I began my journey battling against the crowds in the thriving city of London home to 8.7 million people. Then I journeyed though the friendly city of Edinburgh (population: 495,000). Next on the cards, the Scottish highlands, where a mere 2,000 individuals reside. My adventure into the wilderness was well and truly under way.
I am fortunate enough to have a Scottish buddy who I met in America Road tripping. She picked her brother and myself up from Inverness station (a four hour train ride from Edinburgh). The reunion was epic. It was over a year and a half ago we met in California and adventured to Vegas and the Grand Canyon.

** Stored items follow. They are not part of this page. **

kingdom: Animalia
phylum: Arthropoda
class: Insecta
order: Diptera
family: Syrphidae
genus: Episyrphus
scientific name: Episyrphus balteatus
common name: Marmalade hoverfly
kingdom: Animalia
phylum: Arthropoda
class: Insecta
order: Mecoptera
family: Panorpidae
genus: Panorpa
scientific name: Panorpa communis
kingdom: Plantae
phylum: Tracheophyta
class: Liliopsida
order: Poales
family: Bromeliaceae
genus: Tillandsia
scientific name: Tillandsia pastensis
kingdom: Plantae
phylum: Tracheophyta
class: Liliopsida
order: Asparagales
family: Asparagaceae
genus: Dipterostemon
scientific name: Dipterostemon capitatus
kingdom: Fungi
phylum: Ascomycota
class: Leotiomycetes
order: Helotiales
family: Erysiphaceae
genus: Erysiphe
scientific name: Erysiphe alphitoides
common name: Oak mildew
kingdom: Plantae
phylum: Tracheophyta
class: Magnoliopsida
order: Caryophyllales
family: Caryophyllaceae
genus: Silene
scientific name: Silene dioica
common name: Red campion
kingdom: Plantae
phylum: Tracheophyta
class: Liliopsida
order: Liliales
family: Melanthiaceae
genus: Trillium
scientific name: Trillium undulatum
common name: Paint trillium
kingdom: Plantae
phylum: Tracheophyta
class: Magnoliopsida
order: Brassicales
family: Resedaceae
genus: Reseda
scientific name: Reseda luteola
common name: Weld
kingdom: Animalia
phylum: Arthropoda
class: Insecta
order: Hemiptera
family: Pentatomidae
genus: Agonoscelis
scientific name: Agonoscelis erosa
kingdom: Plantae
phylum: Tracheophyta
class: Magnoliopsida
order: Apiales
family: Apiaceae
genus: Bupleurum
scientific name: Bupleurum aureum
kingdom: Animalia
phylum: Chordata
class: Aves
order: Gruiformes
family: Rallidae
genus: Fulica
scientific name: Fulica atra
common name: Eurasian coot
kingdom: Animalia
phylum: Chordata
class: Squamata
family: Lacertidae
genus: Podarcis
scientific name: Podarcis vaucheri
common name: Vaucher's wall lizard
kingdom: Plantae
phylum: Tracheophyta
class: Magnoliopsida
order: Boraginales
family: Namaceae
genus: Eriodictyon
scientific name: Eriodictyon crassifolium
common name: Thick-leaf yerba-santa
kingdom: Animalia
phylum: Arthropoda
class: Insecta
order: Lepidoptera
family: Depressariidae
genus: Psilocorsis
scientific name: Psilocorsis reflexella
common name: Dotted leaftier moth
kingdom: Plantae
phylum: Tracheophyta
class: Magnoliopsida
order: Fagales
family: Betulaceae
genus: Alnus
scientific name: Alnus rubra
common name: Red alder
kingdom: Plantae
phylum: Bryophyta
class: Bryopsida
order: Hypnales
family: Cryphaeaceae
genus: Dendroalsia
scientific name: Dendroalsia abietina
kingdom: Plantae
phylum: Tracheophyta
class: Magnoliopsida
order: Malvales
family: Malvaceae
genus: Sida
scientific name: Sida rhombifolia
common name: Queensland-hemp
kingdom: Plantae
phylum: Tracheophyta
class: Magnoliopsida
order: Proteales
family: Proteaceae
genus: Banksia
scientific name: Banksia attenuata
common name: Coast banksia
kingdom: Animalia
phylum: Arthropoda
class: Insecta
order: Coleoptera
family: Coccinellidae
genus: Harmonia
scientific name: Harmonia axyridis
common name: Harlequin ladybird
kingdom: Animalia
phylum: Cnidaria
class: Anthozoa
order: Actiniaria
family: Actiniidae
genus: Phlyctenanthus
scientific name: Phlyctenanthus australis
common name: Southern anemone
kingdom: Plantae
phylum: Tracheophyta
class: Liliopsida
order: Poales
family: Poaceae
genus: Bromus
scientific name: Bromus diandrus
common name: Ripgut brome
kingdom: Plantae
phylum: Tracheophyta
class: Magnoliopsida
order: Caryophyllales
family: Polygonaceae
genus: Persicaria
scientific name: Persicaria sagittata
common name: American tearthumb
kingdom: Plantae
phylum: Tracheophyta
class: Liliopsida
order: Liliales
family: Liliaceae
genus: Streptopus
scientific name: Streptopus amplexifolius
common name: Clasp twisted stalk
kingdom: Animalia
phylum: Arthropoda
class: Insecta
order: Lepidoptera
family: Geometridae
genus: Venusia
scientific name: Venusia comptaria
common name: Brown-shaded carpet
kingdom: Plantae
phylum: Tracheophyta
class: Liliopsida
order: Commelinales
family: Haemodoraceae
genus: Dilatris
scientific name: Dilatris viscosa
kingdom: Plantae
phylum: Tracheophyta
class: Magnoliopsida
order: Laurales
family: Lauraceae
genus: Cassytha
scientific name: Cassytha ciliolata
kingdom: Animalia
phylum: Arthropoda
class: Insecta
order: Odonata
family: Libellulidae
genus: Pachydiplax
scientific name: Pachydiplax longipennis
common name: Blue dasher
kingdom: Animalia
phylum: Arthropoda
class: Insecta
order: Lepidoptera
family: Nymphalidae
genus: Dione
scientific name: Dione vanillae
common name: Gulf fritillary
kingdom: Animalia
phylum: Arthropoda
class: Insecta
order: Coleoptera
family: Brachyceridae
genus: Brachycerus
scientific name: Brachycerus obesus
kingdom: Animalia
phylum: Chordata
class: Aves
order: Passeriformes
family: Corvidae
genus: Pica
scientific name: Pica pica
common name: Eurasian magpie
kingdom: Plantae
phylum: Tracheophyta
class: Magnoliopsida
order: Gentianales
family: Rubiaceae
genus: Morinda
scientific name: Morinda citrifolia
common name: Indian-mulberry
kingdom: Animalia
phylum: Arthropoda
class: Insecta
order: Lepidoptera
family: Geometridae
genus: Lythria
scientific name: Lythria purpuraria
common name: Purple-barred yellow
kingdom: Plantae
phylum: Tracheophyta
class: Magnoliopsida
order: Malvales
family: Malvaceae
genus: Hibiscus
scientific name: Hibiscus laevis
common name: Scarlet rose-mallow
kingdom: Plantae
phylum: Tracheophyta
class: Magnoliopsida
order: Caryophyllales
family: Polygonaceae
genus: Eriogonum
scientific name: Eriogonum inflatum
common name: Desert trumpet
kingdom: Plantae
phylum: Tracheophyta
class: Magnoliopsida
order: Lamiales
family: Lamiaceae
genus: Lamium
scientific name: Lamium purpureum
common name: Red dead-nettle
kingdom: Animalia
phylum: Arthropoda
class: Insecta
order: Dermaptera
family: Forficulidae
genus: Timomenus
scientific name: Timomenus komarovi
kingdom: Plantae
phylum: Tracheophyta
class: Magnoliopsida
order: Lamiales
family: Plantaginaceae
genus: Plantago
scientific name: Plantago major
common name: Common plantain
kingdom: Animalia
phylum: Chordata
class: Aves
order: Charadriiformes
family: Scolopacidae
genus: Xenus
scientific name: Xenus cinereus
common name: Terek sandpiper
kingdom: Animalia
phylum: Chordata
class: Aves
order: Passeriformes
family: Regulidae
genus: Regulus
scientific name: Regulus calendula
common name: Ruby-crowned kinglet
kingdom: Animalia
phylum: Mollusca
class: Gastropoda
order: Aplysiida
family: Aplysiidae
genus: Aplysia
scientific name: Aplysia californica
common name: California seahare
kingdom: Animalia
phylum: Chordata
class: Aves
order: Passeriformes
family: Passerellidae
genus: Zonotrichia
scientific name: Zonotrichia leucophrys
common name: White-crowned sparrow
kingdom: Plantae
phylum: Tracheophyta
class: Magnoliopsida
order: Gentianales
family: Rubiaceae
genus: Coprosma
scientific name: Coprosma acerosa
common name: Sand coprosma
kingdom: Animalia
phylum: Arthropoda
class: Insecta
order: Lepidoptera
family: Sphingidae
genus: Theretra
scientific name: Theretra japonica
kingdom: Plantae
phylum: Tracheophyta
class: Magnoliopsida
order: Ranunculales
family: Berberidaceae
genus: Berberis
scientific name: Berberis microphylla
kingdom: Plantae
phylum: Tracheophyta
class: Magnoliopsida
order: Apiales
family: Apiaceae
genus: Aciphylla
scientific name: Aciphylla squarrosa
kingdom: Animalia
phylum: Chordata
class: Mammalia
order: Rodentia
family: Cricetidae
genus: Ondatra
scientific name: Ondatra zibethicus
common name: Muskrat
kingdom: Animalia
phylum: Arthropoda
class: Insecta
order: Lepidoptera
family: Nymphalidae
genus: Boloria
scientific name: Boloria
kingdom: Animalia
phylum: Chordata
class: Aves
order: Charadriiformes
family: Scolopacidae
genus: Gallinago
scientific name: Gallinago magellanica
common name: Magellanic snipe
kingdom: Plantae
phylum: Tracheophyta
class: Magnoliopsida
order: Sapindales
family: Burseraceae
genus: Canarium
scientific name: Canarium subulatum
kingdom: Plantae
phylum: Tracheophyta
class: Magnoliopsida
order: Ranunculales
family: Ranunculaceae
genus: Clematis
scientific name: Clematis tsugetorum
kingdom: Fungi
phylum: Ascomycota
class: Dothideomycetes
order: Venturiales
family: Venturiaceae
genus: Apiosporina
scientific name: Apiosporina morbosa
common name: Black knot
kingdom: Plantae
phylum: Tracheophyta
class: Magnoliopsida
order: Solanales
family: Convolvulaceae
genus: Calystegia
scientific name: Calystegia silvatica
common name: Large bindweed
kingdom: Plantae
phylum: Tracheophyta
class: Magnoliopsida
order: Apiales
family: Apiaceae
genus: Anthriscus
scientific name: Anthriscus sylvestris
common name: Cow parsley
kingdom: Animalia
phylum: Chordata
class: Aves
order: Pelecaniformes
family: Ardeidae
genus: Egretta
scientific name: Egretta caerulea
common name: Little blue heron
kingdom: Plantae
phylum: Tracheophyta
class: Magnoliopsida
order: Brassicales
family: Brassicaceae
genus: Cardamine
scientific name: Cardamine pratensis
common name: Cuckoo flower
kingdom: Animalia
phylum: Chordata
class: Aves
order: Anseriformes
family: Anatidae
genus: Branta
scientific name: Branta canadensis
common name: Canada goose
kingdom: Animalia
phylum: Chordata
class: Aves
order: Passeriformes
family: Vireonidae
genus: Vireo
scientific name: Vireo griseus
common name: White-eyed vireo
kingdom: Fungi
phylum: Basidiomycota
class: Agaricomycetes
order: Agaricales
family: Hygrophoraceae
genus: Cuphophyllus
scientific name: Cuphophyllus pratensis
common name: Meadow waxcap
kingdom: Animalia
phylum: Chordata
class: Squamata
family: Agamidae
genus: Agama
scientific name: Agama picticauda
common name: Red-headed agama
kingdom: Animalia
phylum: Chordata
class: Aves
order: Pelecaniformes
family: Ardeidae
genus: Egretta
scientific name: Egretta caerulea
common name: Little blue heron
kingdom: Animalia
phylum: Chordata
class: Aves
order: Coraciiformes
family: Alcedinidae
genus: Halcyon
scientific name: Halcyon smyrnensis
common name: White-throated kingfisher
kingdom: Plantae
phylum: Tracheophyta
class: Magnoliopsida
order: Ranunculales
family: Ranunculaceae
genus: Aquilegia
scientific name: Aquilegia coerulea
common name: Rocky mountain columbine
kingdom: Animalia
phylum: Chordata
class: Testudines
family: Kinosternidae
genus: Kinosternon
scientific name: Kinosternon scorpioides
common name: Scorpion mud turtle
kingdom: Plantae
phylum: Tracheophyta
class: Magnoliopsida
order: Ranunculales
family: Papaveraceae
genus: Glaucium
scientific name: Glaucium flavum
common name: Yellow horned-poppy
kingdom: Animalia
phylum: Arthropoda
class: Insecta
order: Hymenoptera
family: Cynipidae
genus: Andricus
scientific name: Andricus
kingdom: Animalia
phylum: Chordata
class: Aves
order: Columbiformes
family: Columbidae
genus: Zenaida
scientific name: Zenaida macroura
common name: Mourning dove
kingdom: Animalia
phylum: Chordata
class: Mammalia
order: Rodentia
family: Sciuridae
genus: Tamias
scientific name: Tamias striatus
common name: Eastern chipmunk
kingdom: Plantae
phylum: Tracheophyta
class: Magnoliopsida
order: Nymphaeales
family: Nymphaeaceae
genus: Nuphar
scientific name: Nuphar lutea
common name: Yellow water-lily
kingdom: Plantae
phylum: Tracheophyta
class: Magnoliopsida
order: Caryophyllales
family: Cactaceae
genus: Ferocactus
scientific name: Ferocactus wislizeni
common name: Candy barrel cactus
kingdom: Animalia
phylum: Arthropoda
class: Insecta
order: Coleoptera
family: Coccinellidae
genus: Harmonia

She drove us to her stunning home in Poolewe. The drive took us through the majestic Highlands. Dramatic mountains protruded from the ground towering above us either side of the windy country roads. Local cars zoomed past as the drivers knew the lay of the land.
I stared out the window with my eyes glued to the scenery. Rugged, weathered rocks were exposed at the tops of the hills. Trees were sparse from when historically we deforested the majority of the Scottish landscape. While, this completely altered the ecosystem making it somewhat man-made and not ‘natural’ I couldn’t help but think how stunning the scene before me was.
The lack of trees means you can see the undulating terrain and track the flow of water down the mountains. River paths mark tracks down the sides of the cliffs and cause the build up of sediments at the base of the hills. This gives way to alluvial fans, as the name suggests forming features with a cone like appearance at the mountain bases.
Two hours later we arrived at my friend’s peaceful home in Poolewe. Living in a small village (population 230 people) is somewhat different to living in London it turns out. Everybody knows everybody, which can be rather nice in a way. Neighbours actually talk to each other. The village has one pub, a café, a post-office and a community hall. On my friends door step is the Scottish Highlands wilderness with plenty of walks, fishing, outdoor swimming and camping opportunities . It is a spectacular place to live.
Day one in the Highlands:
After a blueberry and banana pancake breakfast we set off for some fishing. It turned out all the tourist fishing boats were out of order. Instead we hired our own motor boat and took it for a spin.
The slight glitch was that none of us had driven a boat before. The owner kept telling us it was nothing like driving a car. Useful. After a rocky start we got the hang of steering a boat. It was actually quiet easy once we got used to it. It helped that we had the Loch practically to ourselves so there wasn’t that much maneuvering needed.
The water was calm. We saw a seal bob his head above the water and an eagle soar above us. We drove around mini islands and across the picturesque Loch. It was a great laugh.
We returned home rejuvenated and ready to plan our next adventure which was to be a island hoping road-trip.
Before the sun set we went for an evening stroll through a patch of woodland. ‘Chanterelle, ‘ my pal joyfully announced. I looked to where she was pointing to see a yellow mushroom growing by the root of a tree. Turned out we were in luck there were loads. We gathered the mushrooms up and took them home to be prepared for a tasty meal.